Sunday, May 26, 2013

Data Governance as a part of the SDLC | LinkedIn Group: Data Governance & Stewardship

I agree with most of what has already been said in preceding comments:
Standardization of the SDLC and the related artifacts such as data models, process models and data flow diagrams definitely contribute to transparency which is a basic demand of any Data Governance endeavor, regardless of industry-specific compliance requirements.

However, Data Governance primarily demands traceability of the production data itself, i.e. transparent data lineage is a major prerequisite so that consuming applications / users can judge the reliability and trustability of data.

Consequently, the SDLC of applications that create, update or delete governance-sensitive data will need to include logbook tables into the application data models and subsequently into the application databases.

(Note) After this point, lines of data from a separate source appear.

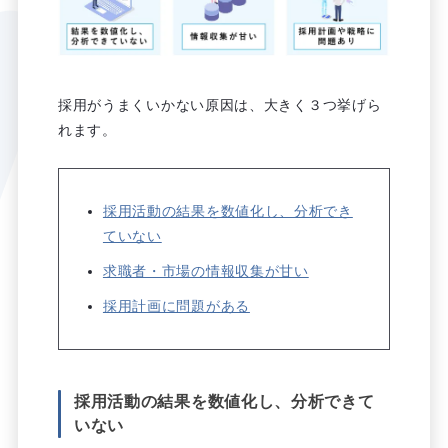
採用がうまくいかない原因は、大きく３つ挙げら
れます。
採用活動の結果を数値化し、分析でき
ていない
求職者・市場の情報収集が甘い
採用計画に問題がある
採用活動の結果を数値化し、分析できて
いない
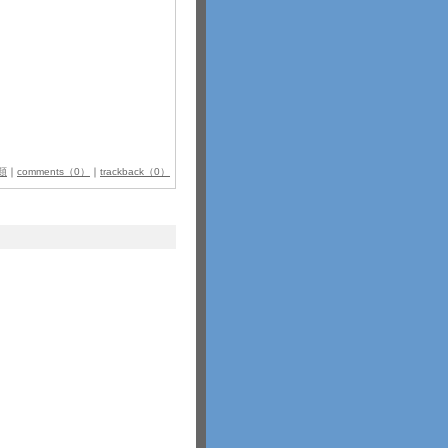
類
｜
comments（0）
｜
trackback（0）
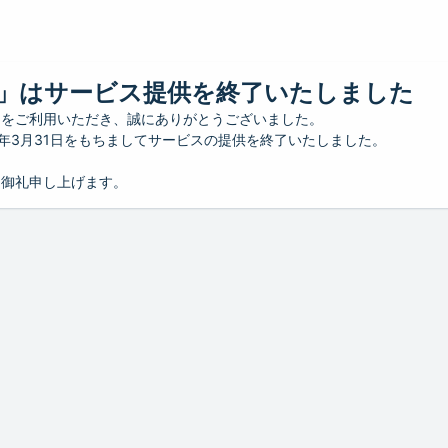
」はサービス提供を終了いたしました
」をご利用いただき、誠にありがとうございました。
26年3月31日をもちましてサービスの提供を終了いたしました。
り御礼申し上げます。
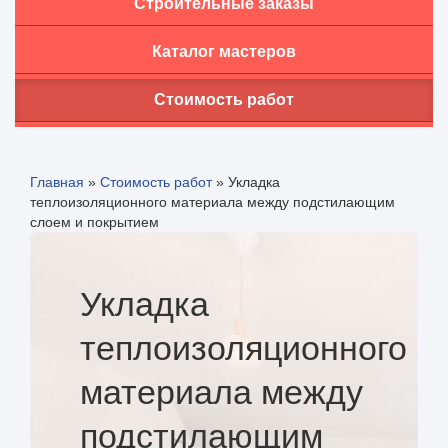
Строительные заказы
Каталог мастеров
Стоимость работ
Главная
»
Стоимость работ
»
Укладка
теплоизоляционного материала между подстилающим
слоем и покрытием
Укладка
теплоизоляционного
материала между
подстилающим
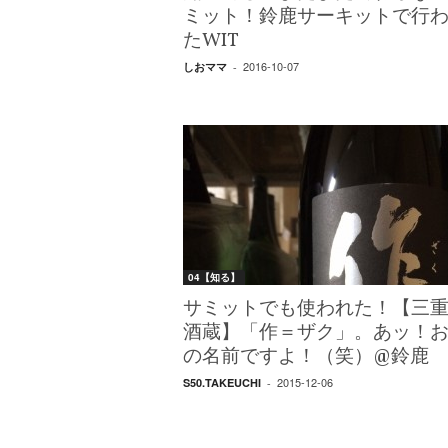
ミット！鈴鹿サーキットで行
たWIT
2016-10-07
しおママ
-
04【知る】
サミットでも使われた！【三
酒蔵】「作＝ザク」。あッ！
の名前ですよ！（笑）@鈴鹿
2015-12-06
S50.TAKEUCHI
-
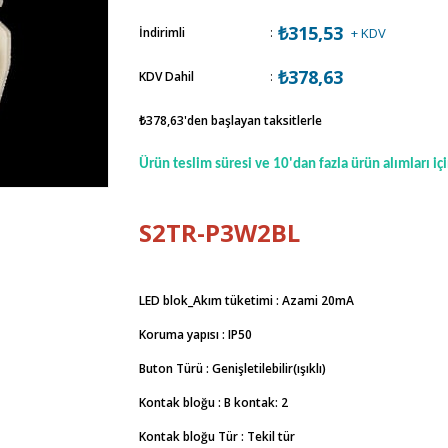
₺315,53
İndirimli
:
+ KDV
₺378,63
KDV Dahil
:
₺378,63
'den başlayan taksitlerle
Ürün teslim süresi ve 10'dan fazla ürün alımları içi
S2TR-P3W2BL
LED blok_Akım tüketimi : Azami 20mA
Koruma yapısı : IP50
Buton Türü : Genişletilebilir(ışıklı)
Kontak bloğu : B kontak: 2
Kontak bloğu Tür : Tekil tür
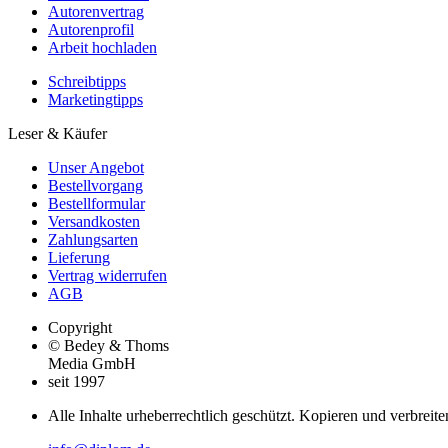
Autorenvertrag
Autorenprofil
Arbeit hochladen
Schreibtipps
Marketingtipps
Leser & Käufer
Unser Angebot
Bestellvorgang
Bestellformular
Versandkosten
Zahlungsarten
Lieferung
Vertrag widerrufen
AGB
Copyright
© Bedey & Thoms
Media GmbH
seit 1997
Alle Inhalte urheberrechtlich geschützt. Kopieren und verbreite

Such logbook tables comprise e.g. the following columns (and their related trigger functions) and record for each modification event of an application database row (and possibly even of an application database row column):
  • Timestamp
  • Actor (e.g. staff member, batch process, third-party)
  • Physical source (e.g. third-party self-service (Web) application form, postal code verification from external reference, MDM hub, migrated database, merger / acquisition database)
  • Status (e.g. active, inactive because customer passed away, inactive as being a duplicate entry)
  • Quality indicator, i.e flagged if incomplete and/or incorrect (NOT NULL columns empty, filled with semantically incorrect values or meaningless defaults); flagged if referential integrity is violated (e.g. not every customer has an address)).
Data extraction mechanisms for data warehouses / BI purpose will need to have the ability of filtering data based on its logbook information (and of tracing the data lineage backwards) to make sure that only reliable data contributes to a decision process (or the user is accordingly warned about the related risk).